Memory echoes
Rapid-eye movement (REM) or “active” sleep is widely thought to play a role in transforming experiences into memories in humans. A detailed recollection of events – the who, what and when – we experience during waking hours is often categorized as episodic memory. When these memories are formed (consolidated) during sleep, the events may be “replayed” in dreams.
“[Episodic memory] is one of the most sophisticated memory systems an animal can develop,” Obenhaus said. Re-experiencing and dreaming are high-level functions of memory that not all animals experience.

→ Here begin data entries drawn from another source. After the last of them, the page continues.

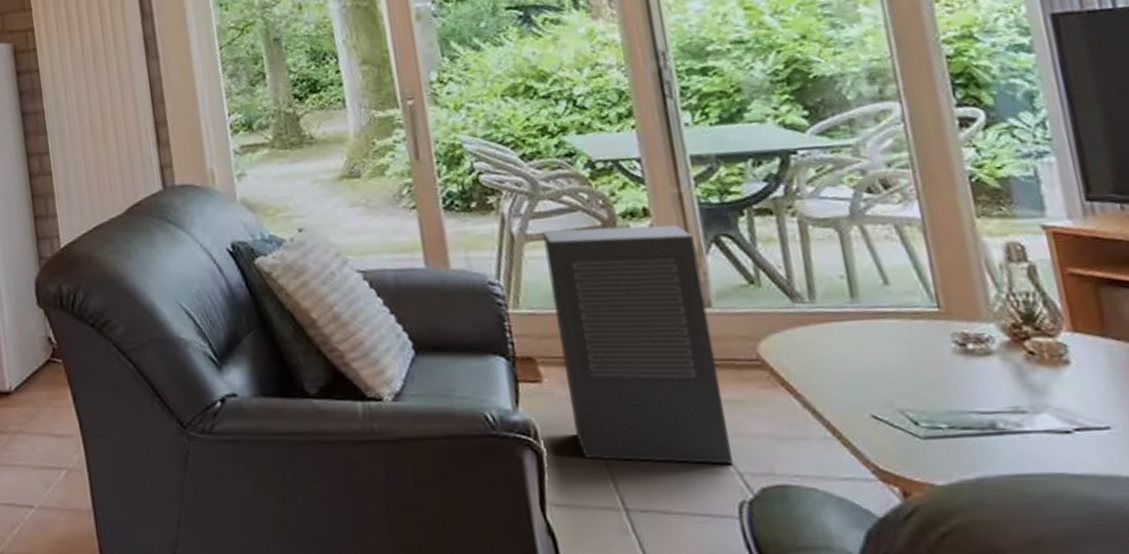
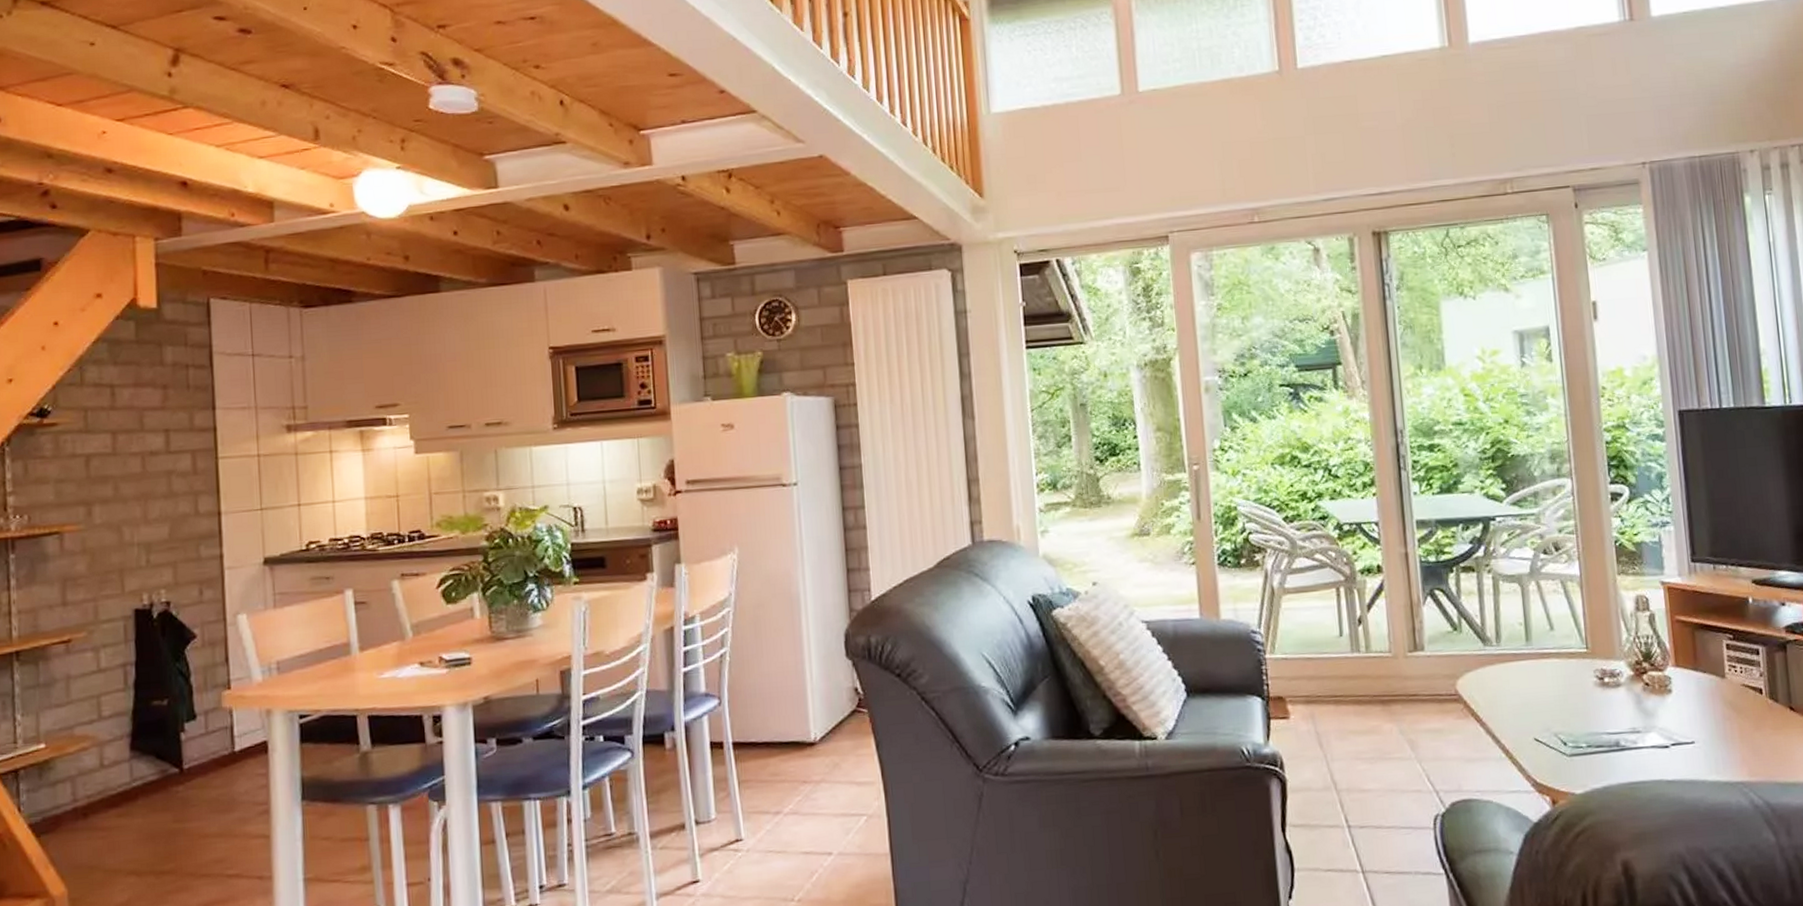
air purifier: present [542,225,733,464] -> none [1297,580,1432,784]

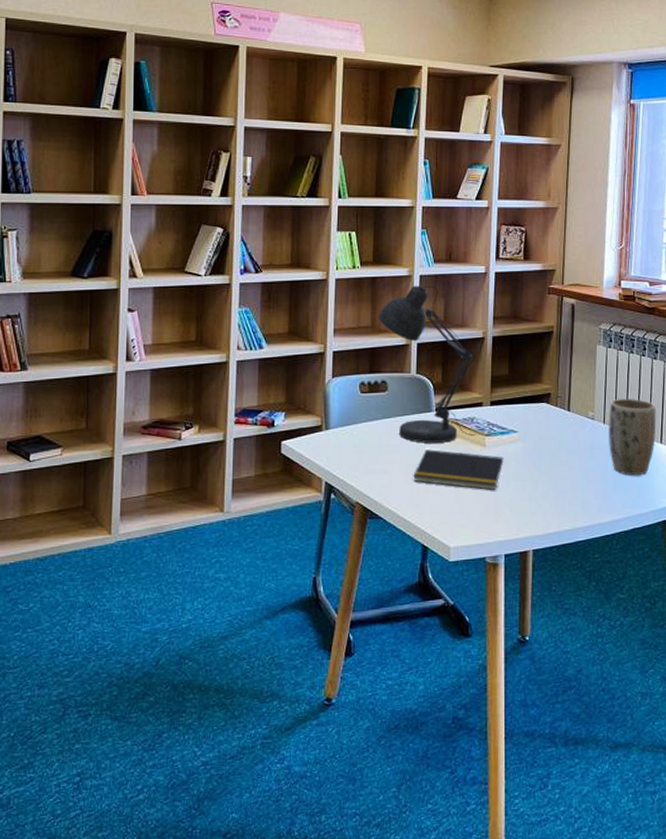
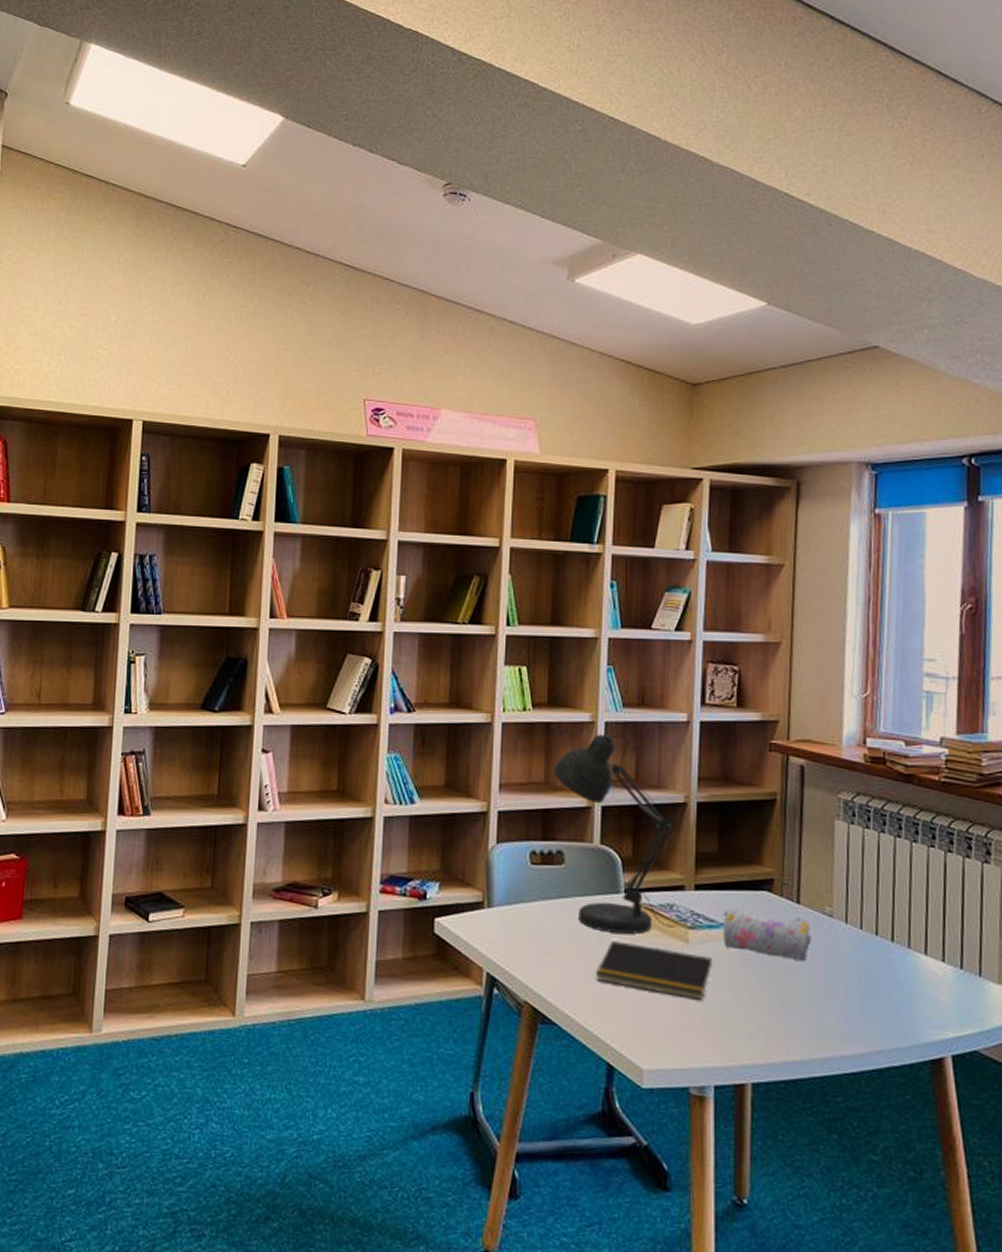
pencil case: none [511,417,578,455] -> present [722,907,812,962]
plant pot: present [607,398,657,476] -> none [851,891,919,997]

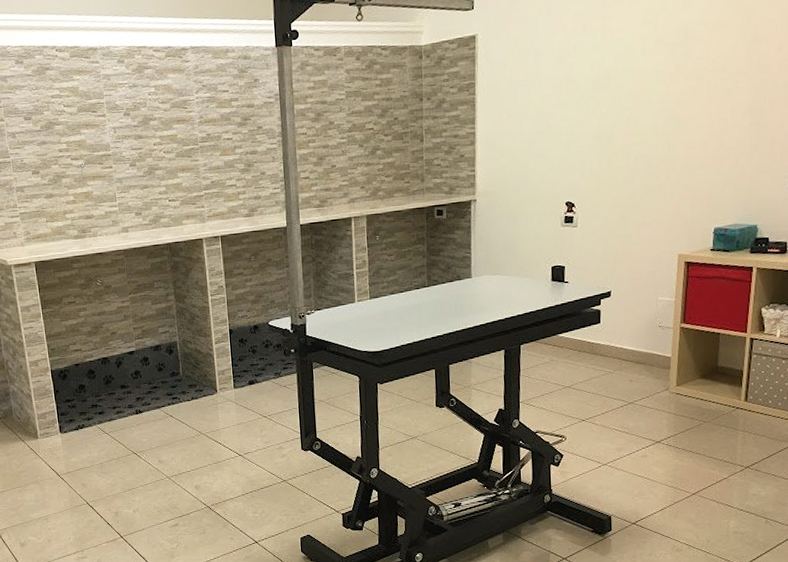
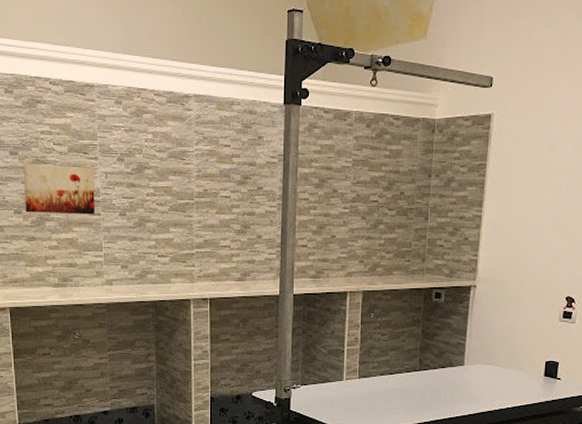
wall art: none [37,124,107,172] -> present [23,163,95,215]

The patterns activated during an octopus’s sleep may be due to its memory replay. But it could also be tied to simpler forms of memory, like motor learning. Some researchers believe that sleep states help to establish the right wiring for motor and somatosensory systems. As an animal’s nervous system develops, neural connections have been found to form during sleep, building pathways for learning new movements.
Dynamic design
In octopuses, the expression of skin pigment is a motor action, powered by so-called chromatophores. Motor neurons contact these ring muscle cells throughout the cephalopod’s body and direct them to contract and expand to spread pigment.
It’s possible, then, that unconscious skin pattern expression is a byproduct of some motor learning, running in the background during REM sleep.
Because sleep is a dynamic process, with pigment cells firing and limbs twitching during REM, it’s hard to disentangle motor learning from memory consolidation, Obenhaus said. “The replay hypothesis may be part of the bigger picture.”
For example, Obenhaus believes that octopuses might add to their repertoire of skin designs as they mature. “It’s kind of a scaffold, and it can be expanded through age,” Obenhaus said. That “scaffold” seems to be pre-programmed, or wired, into the octopus’ neural and motor systems, with the capacity for enrichment later in life.
Adding further complexity, if these learned patterns are tied to an event – something one octopus experiences that’s different from another – that would suggest that the animal’s personal history is played back during sleep, lending support for the replay hypothesis.
Abstract dreaming
What’s missing, Obenhaus said, is the right paradigm to directly address the replay hypothesis of active sleep in cephalopods.
Octopuses are difficult to train (“They’re like underwater cats,” Obenhaus joked), many are solitary creatures, so their only pattern displays are related to camouflage and survival.
Cuttlefish, however, are charismatic cephalopods. When they interact, their skin blushes with designs unique to the interaction, visibly distinguishing a social scenario from a survival one.
“The cuttlefish are so behaviorally extravagant that you can get so much from that very intricate language that they’re displaying on their skin,” Obenhaus said.